Alumnus Profile: Donald Vandegrift
Economics, like most disciplines, has become highly specialized, so it is not surprising that many economists focus their research on a narrow range of topics or issues. Not so for one of our Ph.D. alumni, Donald Vandegrift (IDEAS).
Don completed his doctorate in 1993 under the tutelage of Prof. Richard Langlois. Apparently Dick’s interest in a wide range of topics in the field of industrial organization rubbed off on Don, who currently serves as Chair of the Department of Economics in the School of Business at The College of New Jersey.
Over the years, Don has published papers on performance excuse under contracts (European Journal of Law and Economics, 1997), asset specificity (Eastern Economic Journal, 1998), energy use (Journal of Energy and Development, 1999), product warranty (Contemporary Economic Policy, 2001), risky strategies in “tournament competition” (Labour Economics, 2003), obesity rates (Health & Place, 2004), gender differences in competitive strategies (Journal of Socio-Economics, 2005), prescription drug spending (Southern Economic Journal, 2006), incentive effects in experimental settings (Experimental Economics, 2007), and hedge fund performance (Journal of Derivatives and Hedge Funds, 2009).
Don’s forthcoming work continues to reflect his exceptional versatility. A paper on hedge fund performance will soon appear in the Journal of Derivatives and Hedge Funds; his experimental analysis of differences in competitive behavior between men and women is slated for publication by the Journal of Economic Behavior and Organization; a study of sabotage in tournaments has been accepted by the Journal of Institutional and Theoretical Economics; and the Annals of Regional Science will publish a paper on linkages between open space, house prices, and the local property tax base.

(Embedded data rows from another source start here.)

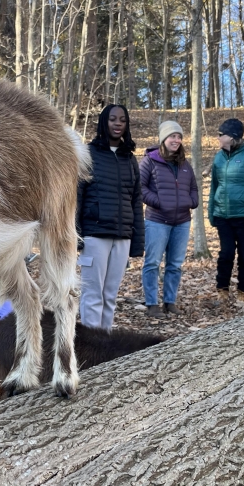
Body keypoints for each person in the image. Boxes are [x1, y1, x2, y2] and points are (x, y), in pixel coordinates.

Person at [77, 104, 145, 331]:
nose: (118, 124)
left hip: (122, 236)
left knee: (110, 296)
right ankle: (90, 346)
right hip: (95, 235)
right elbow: (77, 196)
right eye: (113, 119)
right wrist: (75, 234)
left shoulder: (130, 159)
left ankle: (104, 346)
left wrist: (137, 242)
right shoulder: (88, 154)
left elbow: (136, 201)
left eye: (122, 120)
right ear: (104, 122)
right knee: (92, 295)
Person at [139, 121, 199, 318]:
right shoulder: (149, 161)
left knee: (175, 265)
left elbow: (193, 188)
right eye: (172, 136)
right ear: (164, 138)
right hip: (157, 220)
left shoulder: (184, 164)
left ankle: (169, 302)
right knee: (153, 262)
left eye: (179, 137)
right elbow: (140, 188)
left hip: (182, 221)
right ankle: (152, 304)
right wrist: (158, 201)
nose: (177, 140)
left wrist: (192, 201)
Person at [208, 118, 244, 306]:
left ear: (232, 136)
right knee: (225, 254)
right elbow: (214, 186)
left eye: (220, 134)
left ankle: (243, 294)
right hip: (223, 215)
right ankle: (222, 292)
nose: (217, 138)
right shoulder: (219, 157)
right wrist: (212, 211)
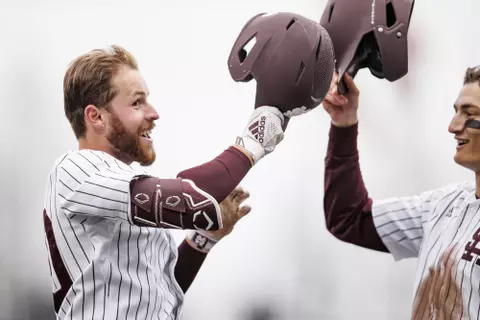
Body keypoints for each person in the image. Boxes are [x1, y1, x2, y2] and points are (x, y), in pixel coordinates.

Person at [42, 44, 286, 320]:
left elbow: (159, 296)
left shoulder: (118, 190)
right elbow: (189, 198)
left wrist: (202, 240)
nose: (153, 113)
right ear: (95, 116)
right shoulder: (75, 169)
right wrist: (251, 144)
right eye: (137, 102)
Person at [323, 68, 480, 319]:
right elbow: (348, 218)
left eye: (469, 113)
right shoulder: (442, 205)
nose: (453, 126)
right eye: (456, 112)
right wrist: (344, 124)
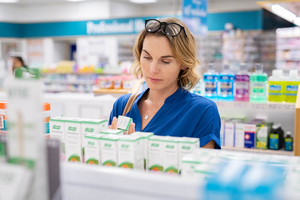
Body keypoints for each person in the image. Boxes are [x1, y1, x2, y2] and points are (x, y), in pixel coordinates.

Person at [109, 18, 221, 149]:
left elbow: (201, 167)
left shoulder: (202, 111)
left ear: (184, 63)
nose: (153, 69)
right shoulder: (123, 106)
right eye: (147, 57)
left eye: (165, 61)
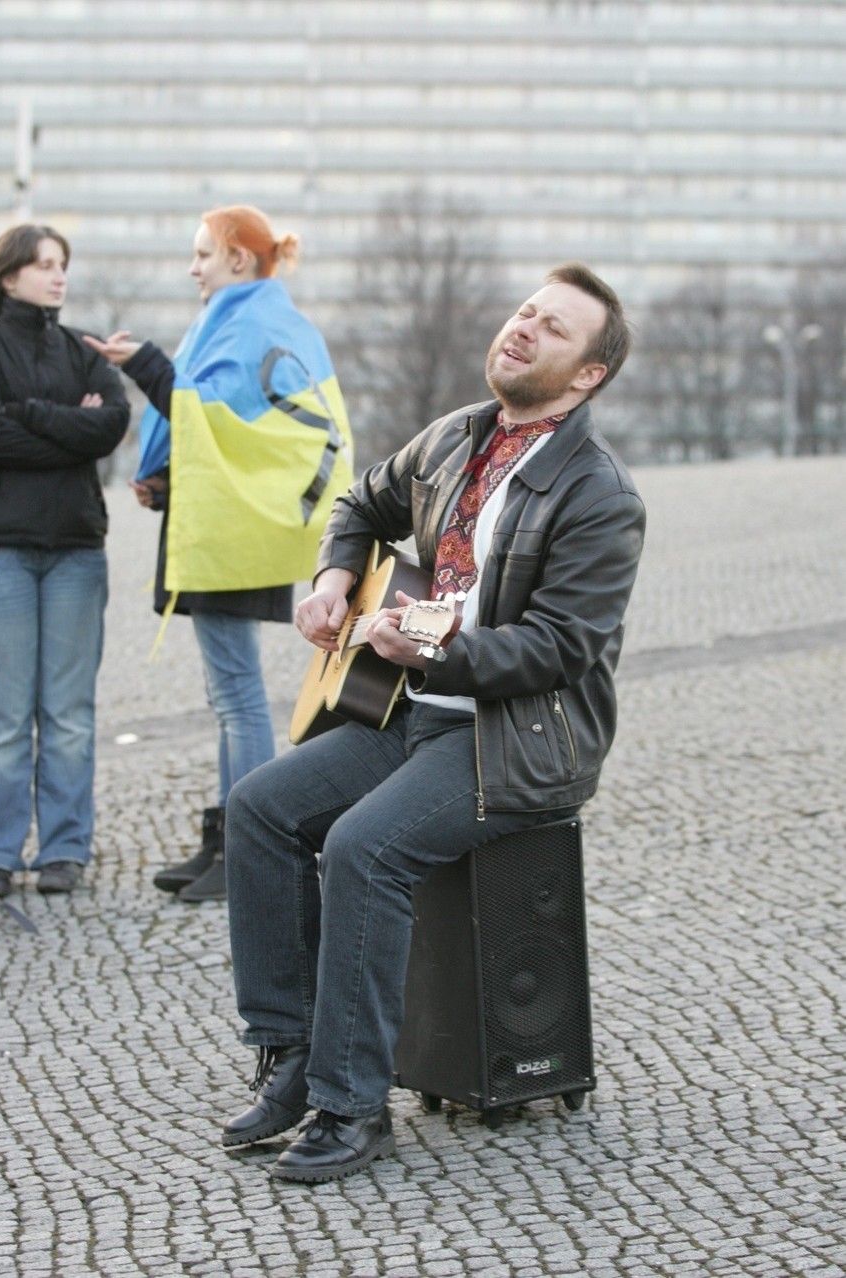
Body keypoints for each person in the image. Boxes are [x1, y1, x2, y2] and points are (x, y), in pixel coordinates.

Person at [219, 261, 647, 1183]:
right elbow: (360, 502)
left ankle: (350, 1105)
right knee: (259, 808)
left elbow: (559, 647)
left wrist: (434, 655)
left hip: (516, 742)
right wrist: (334, 577)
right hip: (402, 710)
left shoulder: (599, 494)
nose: (523, 329)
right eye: (525, 311)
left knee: (365, 848)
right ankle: (290, 1053)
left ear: (586, 376)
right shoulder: (457, 437)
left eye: (553, 329)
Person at [85, 206, 352, 903]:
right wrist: (172, 482)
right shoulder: (242, 318)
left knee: (237, 698)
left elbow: (213, 417)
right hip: (224, 521)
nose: (192, 266)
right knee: (227, 695)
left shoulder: (253, 323)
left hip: (238, 531)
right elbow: (228, 433)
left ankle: (251, 848)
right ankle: (228, 836)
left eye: (203, 254)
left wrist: (145, 363)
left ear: (238, 258)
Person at [0, 224, 130, 899]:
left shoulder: (80, 349)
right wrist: (67, 430)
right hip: (4, 551)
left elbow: (111, 424)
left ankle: (64, 849)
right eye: (44, 265)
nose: (57, 276)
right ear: (9, 274)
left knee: (70, 712)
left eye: (62, 265)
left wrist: (28, 415)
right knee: (7, 715)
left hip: (77, 550)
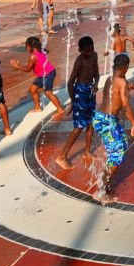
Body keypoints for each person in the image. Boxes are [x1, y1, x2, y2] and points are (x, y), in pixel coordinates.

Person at [92, 53, 134, 203]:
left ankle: (104, 180)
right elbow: (125, 106)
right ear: (126, 68)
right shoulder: (122, 83)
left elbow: (115, 91)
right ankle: (101, 190)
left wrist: (127, 86)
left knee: (123, 143)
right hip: (107, 121)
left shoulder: (110, 79)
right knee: (117, 154)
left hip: (101, 118)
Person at [55, 36, 99, 169]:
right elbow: (70, 83)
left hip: (90, 91)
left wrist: (96, 84)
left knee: (91, 123)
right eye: (86, 51)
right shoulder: (79, 61)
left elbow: (96, 74)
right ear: (80, 50)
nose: (89, 52)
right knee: (79, 126)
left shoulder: (95, 56)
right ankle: (62, 156)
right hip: (80, 92)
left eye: (91, 49)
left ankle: (87, 151)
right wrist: (74, 101)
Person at [10, 36, 67, 115]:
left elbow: (27, 69)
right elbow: (36, 62)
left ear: (30, 47)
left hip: (47, 74)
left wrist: (17, 66)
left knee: (48, 93)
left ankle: (60, 109)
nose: (26, 49)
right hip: (46, 74)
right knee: (32, 90)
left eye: (26, 47)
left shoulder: (33, 56)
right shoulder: (41, 51)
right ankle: (38, 108)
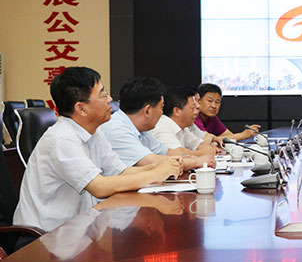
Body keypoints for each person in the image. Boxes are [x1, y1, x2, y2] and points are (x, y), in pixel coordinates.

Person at [13, 67, 180, 232]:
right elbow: (99, 187)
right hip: (44, 237)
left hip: (77, 230)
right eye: (103, 94)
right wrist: (155, 174)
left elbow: (120, 172)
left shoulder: (94, 132)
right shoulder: (62, 139)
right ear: (81, 108)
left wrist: (161, 166)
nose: (110, 99)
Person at [100, 77, 215, 170]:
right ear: (147, 110)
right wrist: (196, 162)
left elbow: (166, 152)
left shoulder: (142, 129)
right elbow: (151, 161)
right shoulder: (116, 128)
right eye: (161, 108)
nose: (162, 113)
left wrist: (191, 158)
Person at [151, 86, 221, 155]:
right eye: (193, 108)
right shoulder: (162, 126)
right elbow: (177, 154)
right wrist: (203, 153)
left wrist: (209, 150)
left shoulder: (183, 128)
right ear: (177, 111)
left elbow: (199, 144)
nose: (196, 111)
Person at [195, 83, 260, 141]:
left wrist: (245, 134)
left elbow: (230, 136)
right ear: (198, 100)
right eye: (209, 101)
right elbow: (209, 140)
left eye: (217, 102)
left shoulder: (212, 118)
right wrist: (243, 135)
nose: (214, 106)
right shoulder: (194, 117)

It is great to see our former students enjoying their work and sharing it with others. Don spoke at our on-campus 2008 Economics Reunion and Forum, and we are hoping that he will be back in Storrs next spring, when we repeat this successful event. Don and other former grad students presented research papers, participated in job-experience panels, met our current students and newer faculty, and reconnected with old friends and fellow alums. We will be posting plans for the next event, but it is clear that even in his current administrative role as Department Chair, Don has continued his lively line(s) of research and will have little problem coming up with a new paper for the 2010 reunion.